3D printing pioneer Jstark worked tirelessly towards two simple goals: freedom of expression, and an individual right to keep and bear arms. News broke recently revealing that, shortly after being raided by German police, he died of cardiac arrest.
The work of Jstark is very hard to completely comprehend unless you’re fairly integrated in the printable gun community. To those in the know, he was an anonymous European with a tough-to-crack accent who was very active and very vocal in the 3D printing community.
There’s no doubt he was a leader in the field. He managed internet chatrooms and groups about the development of printable arms, including ammunition, and he pushed heavily as one of the most instrumental people in the development of the FGC-9 – one of the first printable self-loading firearms which requires the purchase of no traditional “gun parts.” The idea behind the FGC-9 was a firearm that could feasibly be made anywhere in the world.
Jstark remained thoroughly anonymous and kept a fairly low profile until deciding to take part in an excellent documentary by Popular Front. This, it seems, lead to his undoing.
It appears the German federal police worked with eBay and Coinbase to track him down. I’m told that his identity was betrayed by the particular clothing he purchased to wear in the documentary, but this, of course, is hard to confirm.
The only major German news source we have so far is der Spiegel, which is one step from a tabloid-level publication. The article refers to Jstark having a “weak heart,” but those of us who were close to him are suspicious. By all accounts, he was a fairly healthy 28-year old. Dying suddenly of cardiac arrest mere days after being raided seems…odd.
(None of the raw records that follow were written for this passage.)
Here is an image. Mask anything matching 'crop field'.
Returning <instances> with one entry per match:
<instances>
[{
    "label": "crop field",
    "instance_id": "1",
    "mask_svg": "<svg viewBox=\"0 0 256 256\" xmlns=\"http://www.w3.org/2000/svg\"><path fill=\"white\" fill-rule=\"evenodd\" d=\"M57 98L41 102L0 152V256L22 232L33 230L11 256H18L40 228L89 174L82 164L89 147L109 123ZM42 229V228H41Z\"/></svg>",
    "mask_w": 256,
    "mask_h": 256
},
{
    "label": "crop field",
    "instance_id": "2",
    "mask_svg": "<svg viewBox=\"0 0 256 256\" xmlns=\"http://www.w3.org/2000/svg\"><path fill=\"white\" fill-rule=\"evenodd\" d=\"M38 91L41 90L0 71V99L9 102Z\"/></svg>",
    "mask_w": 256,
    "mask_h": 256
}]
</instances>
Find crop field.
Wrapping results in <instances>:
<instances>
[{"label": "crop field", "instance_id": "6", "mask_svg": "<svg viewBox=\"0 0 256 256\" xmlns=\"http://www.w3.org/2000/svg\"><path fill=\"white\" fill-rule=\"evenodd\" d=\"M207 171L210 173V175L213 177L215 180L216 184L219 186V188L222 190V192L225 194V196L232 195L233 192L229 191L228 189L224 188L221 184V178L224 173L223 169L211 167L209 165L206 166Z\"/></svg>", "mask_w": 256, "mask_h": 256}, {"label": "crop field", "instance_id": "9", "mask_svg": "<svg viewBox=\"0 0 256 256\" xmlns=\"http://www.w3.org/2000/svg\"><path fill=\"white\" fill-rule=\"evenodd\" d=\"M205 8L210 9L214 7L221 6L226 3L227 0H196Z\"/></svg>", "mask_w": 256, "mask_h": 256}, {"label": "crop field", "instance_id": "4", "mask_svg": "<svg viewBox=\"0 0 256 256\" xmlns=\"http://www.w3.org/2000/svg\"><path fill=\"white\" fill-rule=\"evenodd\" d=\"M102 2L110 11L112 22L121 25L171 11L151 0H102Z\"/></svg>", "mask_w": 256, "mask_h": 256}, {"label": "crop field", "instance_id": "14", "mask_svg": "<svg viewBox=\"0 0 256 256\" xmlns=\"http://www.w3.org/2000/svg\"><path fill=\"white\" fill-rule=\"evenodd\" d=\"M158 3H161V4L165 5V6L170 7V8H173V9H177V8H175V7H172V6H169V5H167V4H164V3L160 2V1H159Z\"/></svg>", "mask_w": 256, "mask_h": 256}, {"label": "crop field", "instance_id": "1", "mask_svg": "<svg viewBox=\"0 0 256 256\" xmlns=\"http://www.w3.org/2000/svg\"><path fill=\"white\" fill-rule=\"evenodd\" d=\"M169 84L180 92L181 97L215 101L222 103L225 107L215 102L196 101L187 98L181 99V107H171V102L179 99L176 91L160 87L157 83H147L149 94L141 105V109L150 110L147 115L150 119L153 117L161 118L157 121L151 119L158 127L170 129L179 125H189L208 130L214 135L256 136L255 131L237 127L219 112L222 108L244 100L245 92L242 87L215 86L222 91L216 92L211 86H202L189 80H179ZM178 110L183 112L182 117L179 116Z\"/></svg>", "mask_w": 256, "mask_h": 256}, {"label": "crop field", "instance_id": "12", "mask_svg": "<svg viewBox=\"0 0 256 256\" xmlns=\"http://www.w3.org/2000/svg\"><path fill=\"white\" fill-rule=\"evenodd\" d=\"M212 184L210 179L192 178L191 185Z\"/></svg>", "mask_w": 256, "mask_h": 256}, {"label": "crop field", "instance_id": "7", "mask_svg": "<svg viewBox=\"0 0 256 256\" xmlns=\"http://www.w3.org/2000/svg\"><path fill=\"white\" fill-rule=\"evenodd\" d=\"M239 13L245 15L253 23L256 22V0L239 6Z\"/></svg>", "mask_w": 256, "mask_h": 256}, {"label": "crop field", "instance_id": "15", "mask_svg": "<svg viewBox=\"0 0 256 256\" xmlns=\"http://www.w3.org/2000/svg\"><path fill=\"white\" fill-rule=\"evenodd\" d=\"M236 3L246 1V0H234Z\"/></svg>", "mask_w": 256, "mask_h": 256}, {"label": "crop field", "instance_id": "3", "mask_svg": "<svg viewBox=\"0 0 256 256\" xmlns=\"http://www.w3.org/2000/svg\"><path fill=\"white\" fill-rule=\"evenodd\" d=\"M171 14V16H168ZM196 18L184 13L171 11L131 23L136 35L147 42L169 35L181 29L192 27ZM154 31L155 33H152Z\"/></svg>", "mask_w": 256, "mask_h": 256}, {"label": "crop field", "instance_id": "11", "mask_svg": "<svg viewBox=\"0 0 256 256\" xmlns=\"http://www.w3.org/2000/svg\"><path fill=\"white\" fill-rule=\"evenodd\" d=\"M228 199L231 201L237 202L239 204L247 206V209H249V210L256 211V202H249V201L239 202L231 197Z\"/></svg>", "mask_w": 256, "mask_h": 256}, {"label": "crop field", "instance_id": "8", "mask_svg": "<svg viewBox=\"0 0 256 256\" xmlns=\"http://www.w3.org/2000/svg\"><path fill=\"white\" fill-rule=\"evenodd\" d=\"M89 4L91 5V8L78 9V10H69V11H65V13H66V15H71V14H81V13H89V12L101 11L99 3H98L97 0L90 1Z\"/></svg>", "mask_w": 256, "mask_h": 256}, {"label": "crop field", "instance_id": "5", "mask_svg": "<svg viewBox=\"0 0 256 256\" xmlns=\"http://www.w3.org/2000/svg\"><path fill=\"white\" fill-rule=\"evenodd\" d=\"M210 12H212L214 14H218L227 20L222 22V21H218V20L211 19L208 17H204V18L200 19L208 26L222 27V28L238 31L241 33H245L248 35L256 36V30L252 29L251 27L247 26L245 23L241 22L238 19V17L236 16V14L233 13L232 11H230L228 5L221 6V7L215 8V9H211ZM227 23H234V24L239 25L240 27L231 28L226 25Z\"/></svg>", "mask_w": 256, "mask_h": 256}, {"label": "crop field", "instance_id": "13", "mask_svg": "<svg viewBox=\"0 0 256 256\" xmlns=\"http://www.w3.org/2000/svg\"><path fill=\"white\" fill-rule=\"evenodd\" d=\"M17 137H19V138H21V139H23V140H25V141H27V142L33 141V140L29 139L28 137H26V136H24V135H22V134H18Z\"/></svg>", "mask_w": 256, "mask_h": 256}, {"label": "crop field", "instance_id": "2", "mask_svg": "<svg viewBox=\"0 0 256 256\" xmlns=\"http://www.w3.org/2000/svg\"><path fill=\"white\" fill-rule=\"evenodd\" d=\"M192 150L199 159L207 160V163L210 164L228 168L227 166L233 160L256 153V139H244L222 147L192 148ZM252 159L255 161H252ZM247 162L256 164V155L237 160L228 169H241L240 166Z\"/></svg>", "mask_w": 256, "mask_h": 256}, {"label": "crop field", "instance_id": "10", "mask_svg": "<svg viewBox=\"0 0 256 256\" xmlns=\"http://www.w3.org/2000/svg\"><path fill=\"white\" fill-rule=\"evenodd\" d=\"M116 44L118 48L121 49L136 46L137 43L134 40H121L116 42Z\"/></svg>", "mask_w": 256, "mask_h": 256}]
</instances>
His name was Jacob, he was of Kurdish descent and valued individual freedom above all else. He was also morally consistent, never tolerating hateful extremism anywhere he was in charge. His objectives were always clear, and simple: free expression and the right to bear arms for all people everywhere, period.
Jacob deserved to be celebrated for his work. He deserved to live a long and happy life. He deserved to sign his work with his own name. Yet, the reality of the twisted world in which we live resulted in his untimely death after working tirelessly toward his goals. He was a hero, and we owe it to him to never forget him.
PA, NY, NJ, and CT to share gun buyer records
Labeled as a “gun crime” prevention measure, the veneer here is pretty thin in practical effect. Pennsylvania has joined with New Jersey, New York, and Connecticut, touting their partnership as “an effort to prevent gun violence and enhance public safety.”
That’s a lot of newspeak, but it’s a pretty transparent veil over a very problematic system. “The agreement is an effort to detect, deter and investigate gun crimes, as well as identify and apprehend straw purchasers, suspect dealers, firearms traffickers, and other criminals.”
To me, this spells a system that will work backwards to find gun crimes where they really don’t exist, to punish popular gun shops and make massive cases out of people who sell privately.
2020 A Record Year for Gun Importation
A report available on the Reload details this massive spike, and it’s very interesting to see what countries have been the top players.
Dick Heller is Suing DC Again – This Time Over Ghost Gun Ban
A new lawsuit filed in DC argues that the city’s law banning “ghost guns” is overly broad and outlaws all polymer-based guns, including prolific Glock handguns — which are issued to most DC police officers.
Egregious Felon Gun Rights Ban Evades Review…Again
The present permanent and irrecoverable federal ban on gun ownership for anyone convicted of a felony (which includes a whole host of very benign activity) has once again slipped past Court review, with the Supreme Court refusing to take Roundtree v. Wisconsin, a case where a man was prohibited from owning guns because he missed child support payments almost two decades ago.
Former Smith & Wesson CEO: I Have ‘No Regrets’ About Voluntary Self-Regulation
Back in the 1990s, Smith & Wesson saw an existential threat due to the then-new concept of gun maker products liability lawsuits. To dodge that threat, then-CEO Ed Shultz agreed to work with the Clinton administration to put in a host of voluntary gun control measures. In a recent interview, he expressed no regrets over the decision that saw him chased out of the job and almost killed the company.